_PROVIDED PASSAGE_.
= Beginning of Section =

One of the most famous ancient mines is Lion Cave in Swaziland in Africa. The site in the Ngwenya Mountains became a modern day iron ore mine, but before that in the late 1960s evidence of a serious ancient mining operation was uncovered. Further work by a team of geologists discovered a tunnel which went about 50 feet into the side of the hill. Inside it was found that whoever had created the tunnel had clearly done so to access specularite, a form of iron ore that smears and would have been used as a cosmetic for personal adornment. When it came to dating the cave, the final calculation suggested that it could have been dug around 40,000 BC, which would make it perhaps the oldest underground mine yet discovered.

Widespread evidence has been found of the usage of red ochre (haematite) in this period; in the modern world it is an important iron ore but in the ancient world it was primarily used as a pigment for cosmetics and for cave paintings. It is also believed that it was used in primitive religious rituals as a powder, its red colour perhaps symbolising blood. Ochre has been found at ancient sites as far distant from each other as Tanzania, the Czech Republic, France and Spain, with evidence in some locations of a basic crushing process to make ochre powder.

= End of Section =

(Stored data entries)
= Beginning of Section =

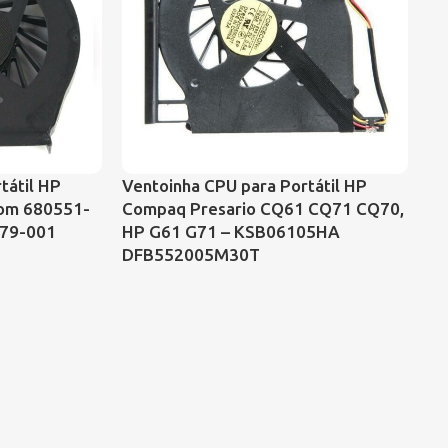
Ve
tátil HP
Ventoinha CPU para Portátil HP
Va
com 680551-
Compaq Presario CQ61 CQ71 CQ70,
U
479-001
HP G61 G71 – KSB06105HA
DFB552005M30T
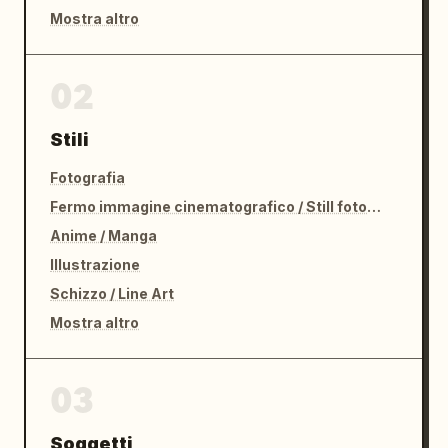
Mostra altro
02
Stili
Fotografia
Fermo immagine cinematografico / Still fotografico
Anime / Manga
Illustrazione
Schizzo / Line Art
Mostra altro
03
Soggetti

= End of Section =

_WORK INSTRUCTIONS_.
(a) For each statement, say yes or no to whether the text on ancient mining agrees with it, and quote the words of the text that settle it. (i) The tunnel at Lion Cave reached about 50 feet into the hill. (ii) In the ancient world, ochre was mainly valued as a source of iron. (iii) Signs of ancient mining at the site came to light in the late 1960s.
(b) Lay out every line of the stored data entries as a Markdown table with two columns, n for the row number and Line for the line, skipping blank lines and leaving out the pictures.
The text on ancient mining has nothing to do with these entries.

_RESULTS IN ORDER_.
(a)
(i) Yes: "a tunnel which went about 50 feet into the side of the hill"
(ii) No: "in the ancient world it was primarily used as a pigment for cosmetics and for cave paintings"
(iii) Yes: "in the late 1960s evidence of a serious ancient mining operation was uncovered"

(b)
| n | Line |
|---|---|
| 1 | Ve |
| 2 | tátil HP |
| 3 | Ventoinha CPU para Portátil HP |
| 4 | Va |
| 5 | com 680551- |
| 6 | Compaq Presario CQ61 CQ71 CQ70, |
| 7 | U |
| 8 | 479-001 |
| 9 | HP G61 G71 – KSB06105HA |
| 10 | DFB552005M30T |
| 11 | Mostra altro |
| 12 | 02 |
| 13 | Stili |
| 14 | Fotografia |
| 15 | Fermo immagine cinematografico / Still fotografico |
| 16 | Anime / Manga |
| 17 | Illustrazione |
| 18 | Schizzo / Line Art |
| 19 | Mostra altro |
| 20 | 03 |
| 21 | Soggetti |